Exercise description.
Please display, copied in full, every line below that contains the word "aorta".

[START Supplied information]

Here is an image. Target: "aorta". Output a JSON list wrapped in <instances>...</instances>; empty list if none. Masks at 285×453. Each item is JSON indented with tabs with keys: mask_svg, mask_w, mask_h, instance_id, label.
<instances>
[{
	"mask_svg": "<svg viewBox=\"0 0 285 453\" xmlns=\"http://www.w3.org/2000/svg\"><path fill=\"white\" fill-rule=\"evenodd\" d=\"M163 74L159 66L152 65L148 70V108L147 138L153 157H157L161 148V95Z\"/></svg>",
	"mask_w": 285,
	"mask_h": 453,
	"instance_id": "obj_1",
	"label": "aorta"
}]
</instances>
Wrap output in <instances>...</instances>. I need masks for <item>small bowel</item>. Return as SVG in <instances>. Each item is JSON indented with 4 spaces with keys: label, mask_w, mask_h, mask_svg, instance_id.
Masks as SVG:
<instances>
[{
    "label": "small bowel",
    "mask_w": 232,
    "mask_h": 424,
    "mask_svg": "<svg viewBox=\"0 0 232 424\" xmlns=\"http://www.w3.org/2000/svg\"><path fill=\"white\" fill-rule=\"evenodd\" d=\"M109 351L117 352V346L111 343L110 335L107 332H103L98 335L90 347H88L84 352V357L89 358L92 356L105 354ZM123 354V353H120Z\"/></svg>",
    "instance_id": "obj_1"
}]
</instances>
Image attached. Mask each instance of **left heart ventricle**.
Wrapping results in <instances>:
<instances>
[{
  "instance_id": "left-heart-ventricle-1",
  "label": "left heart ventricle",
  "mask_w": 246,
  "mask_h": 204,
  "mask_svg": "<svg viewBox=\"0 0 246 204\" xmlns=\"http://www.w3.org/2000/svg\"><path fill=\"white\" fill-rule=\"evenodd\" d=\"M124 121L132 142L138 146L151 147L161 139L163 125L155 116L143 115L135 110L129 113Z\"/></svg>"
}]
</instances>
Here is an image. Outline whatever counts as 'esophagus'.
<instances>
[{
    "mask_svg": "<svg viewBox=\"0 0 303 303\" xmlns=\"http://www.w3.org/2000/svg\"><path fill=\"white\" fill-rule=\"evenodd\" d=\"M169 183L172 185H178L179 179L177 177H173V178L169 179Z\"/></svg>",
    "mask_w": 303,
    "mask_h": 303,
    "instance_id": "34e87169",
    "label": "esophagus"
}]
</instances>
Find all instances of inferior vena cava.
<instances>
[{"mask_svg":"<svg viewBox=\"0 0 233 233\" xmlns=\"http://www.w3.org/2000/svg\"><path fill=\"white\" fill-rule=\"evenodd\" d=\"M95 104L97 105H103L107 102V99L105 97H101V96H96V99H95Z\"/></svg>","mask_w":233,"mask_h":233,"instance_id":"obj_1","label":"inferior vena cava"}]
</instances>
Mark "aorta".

[END Supplied information]

Result of this task.
Here is an image. Target: "aorta". Output a JSON list wrapped in <instances>...</instances>; empty list if none. Masks at 285×453. Each item is JSON indented with tabs with keys: mask_svg, mask_w, mask_h, instance_id, label.
	"label": "aorta"
Mark "aorta".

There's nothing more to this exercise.